Les pompiers, qui mènent une lutte contre la montre sur le site enfoui sous la neige, ont annoncé samedi avoir secouru vivants vers 3h00 du matin deux femmes et un homme. Ils ont ensuite pu extraire un autre homme vers 6h00 du matin.

En revanche, ils ont retrouvé deux femmes décédées, portant le bilan officiel des victimes à quatre personnes. Deux premiers corps sans vie avaient été retrouvés au premier jour des recherches.

Il reste encore une personne, repérée en vie vendredi par les secours, à extraire des décombres de l'hôtel recouvert d'une montagne de neige, deux jours après le drame. Selon les médias italiens, cette personne serait blessée.

Les secouristes cherchent en outre inlassablement plus d'une quinzaine de disparus dont ils n'ont pas encore décelé de traces de vie.

Sauvé grâce au billard

Vendredi, ils avaient pu extraire vivants et en bonne santé des décombres une femme et quatre enfants, tous transportés dans un hôpital. Ce groupe jouait au billard dans une salle, ce qui semble leur avoir sauvé la vie, a expliqué aux secouristes un petit garçon extrait en fin de journée vendredi de l'amas de neige et de débris de l'hôtel Rigopiano, situé à flanc de montagne dans les Abruzzes.

Ce sont leurs vêtements d'hiver et leurs combinaisons de ski qui ont permis aux survivants de tenir sous les décombres, ont expliqué devant la presse les médecins de l'hôpital de Pescara, sur la côte adriatique, où les rescapés ont été transportés. Les secouristes ont aussi évoqué l'effet «igloo» isolant de la neige qui a enseveli l'hôtel.

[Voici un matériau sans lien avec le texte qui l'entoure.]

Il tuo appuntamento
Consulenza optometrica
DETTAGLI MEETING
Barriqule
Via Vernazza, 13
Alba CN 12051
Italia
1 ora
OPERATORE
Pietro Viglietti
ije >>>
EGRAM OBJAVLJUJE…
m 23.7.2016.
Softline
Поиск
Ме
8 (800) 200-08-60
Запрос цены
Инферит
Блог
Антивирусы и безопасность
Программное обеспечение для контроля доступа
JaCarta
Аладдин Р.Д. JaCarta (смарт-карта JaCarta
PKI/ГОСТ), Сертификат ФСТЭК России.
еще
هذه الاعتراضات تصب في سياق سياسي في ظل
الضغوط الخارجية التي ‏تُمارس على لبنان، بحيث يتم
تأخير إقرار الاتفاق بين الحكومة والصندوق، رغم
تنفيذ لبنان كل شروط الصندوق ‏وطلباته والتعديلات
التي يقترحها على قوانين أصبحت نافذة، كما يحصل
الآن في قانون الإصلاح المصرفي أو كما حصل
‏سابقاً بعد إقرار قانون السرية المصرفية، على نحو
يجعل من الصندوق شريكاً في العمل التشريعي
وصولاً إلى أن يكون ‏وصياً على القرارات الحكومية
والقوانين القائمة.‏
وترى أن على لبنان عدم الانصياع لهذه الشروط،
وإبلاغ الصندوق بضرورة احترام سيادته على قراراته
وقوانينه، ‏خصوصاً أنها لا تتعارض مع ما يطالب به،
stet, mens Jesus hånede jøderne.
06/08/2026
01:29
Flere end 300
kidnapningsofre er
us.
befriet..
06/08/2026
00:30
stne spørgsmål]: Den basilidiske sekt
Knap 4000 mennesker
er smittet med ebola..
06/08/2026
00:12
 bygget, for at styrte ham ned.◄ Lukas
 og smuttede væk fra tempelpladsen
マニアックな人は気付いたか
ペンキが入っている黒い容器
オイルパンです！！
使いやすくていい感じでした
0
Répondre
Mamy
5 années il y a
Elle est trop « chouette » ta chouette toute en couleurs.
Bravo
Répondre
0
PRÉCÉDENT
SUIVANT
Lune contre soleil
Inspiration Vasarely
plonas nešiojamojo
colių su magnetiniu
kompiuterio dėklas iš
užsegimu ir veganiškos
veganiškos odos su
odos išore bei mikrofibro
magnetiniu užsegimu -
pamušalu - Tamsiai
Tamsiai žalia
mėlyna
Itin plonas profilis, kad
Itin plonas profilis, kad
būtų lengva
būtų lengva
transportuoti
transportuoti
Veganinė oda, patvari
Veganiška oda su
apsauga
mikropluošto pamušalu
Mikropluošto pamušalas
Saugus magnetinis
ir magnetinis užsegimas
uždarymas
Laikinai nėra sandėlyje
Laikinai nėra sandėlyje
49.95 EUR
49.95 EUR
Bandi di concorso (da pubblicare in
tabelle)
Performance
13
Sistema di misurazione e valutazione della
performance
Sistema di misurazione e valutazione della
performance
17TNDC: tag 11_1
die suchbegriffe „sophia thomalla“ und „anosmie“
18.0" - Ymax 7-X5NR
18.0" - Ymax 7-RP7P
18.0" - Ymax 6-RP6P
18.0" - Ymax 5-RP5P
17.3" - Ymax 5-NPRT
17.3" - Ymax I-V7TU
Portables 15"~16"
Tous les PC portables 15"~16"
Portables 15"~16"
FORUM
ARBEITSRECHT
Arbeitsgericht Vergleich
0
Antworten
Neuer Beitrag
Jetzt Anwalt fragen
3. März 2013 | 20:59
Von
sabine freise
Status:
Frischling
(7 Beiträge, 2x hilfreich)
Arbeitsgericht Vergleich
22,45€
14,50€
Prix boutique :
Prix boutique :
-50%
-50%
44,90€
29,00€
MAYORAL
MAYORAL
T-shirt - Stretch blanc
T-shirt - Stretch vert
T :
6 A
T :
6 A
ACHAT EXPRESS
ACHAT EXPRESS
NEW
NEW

Un premier groupe de six survivants avait été repéré en fin de matinée dans une poche d'air. Quatre autres personnes avaient ensuite été localisées dans l'après-midi à un autre endroit.

C'est un miracle!»

«C'est un miracle!», s'est écriée devant la presse la tante de l'un des petits disparus en apprenant qu'il était vivant.

Les pompiers ont diffusé des images de la mère et de l'enfant émergeant, sous les applaudissements des secouristes, d'une cavité creusée dans la neige pour atteindre l'hôtel enseveli.

Marco Bini, un des secouristes de la police ayant retrouvé le premier groupe, a raconté avoir d'abord vu de la fumée. «Il y avait des petits feux dans les décombres, et là où il y a du feu c'est qu'il y a de l'air alors nous avons commencé à creuser», a-t-il expliqué.

Pourtant, aucun signe de vie n'a émané des décombres pendant plus de 24 heures. Mais les secouristes, dont les premiers étaient arrivés dans la nuit de mercredi à jeudi après 7 km à ski sous les bourrasques de neige et la menace d'autres avalanches, n'ont pas ménagé leurs efforts.

Selon les estimations, il y avait plus d'une trentaine de clients et membres du personnel au moment du drame.

A ce jour, douze personnes vivantes

Douze personnes sont vivantes au total. Jeudi, les secouristes avaient en effet retrouvé deux premiers survivants, un client et un employé, qui attendaient, chauffage allumé, dans l'unique voiture épargnée par la coulée.

L'un d'eux, Giampiero Parete, était sorti jeudi prendre des médicaments dans sa voiture.

«J'ai senti le vent et entendu un bruit sourd et très fort d'arbres qui se cassent, de troncs qui roulent. Puis l'hôtel s'est écroulé, abattu par une énorme vague de neige et de morceaux de la montagne», a-t-il expliqué à des médias.

Ce sont finalement sa femme et son fils qui ont été sortis en premier des décombres vendredi, apparemment en bonne santé. Sa fille de six ans a suivi dans le groupe secouru dans l'après-midi.

La progression des secours, encore très lente vendredi, est difficile parce que la structure risque de s'écrouler et qu'un radoucissement des températures augmente encore un peu plus le risque de nouvelle avalanche au-dessus de l'hôtel.

Les secours freinés par les conditions météo

Ce risque était élevé dans tout le centre de l'Italie, qui a connu depuis une dizaine de jours des chutes de neige historiques et a été frappé mercredi par quatre fortes secousses d'une magnitude de 5,2 à 5,7.

En plus des victimes de l'hôtel, les secousses ont fait au moins quatre morts, dont trois retrouvés vendredi.

Près de 7.000 personnes sont mobilisées pour venir en aide aux sinistrés, ainsi qu'aux centaines d'habitants de hameaux isolés et aux dizaines de milliers de foyers privés d'électricité, dans une région qui peinait déjà à se relever après les séismes dévastateurs d'août et d'octobre.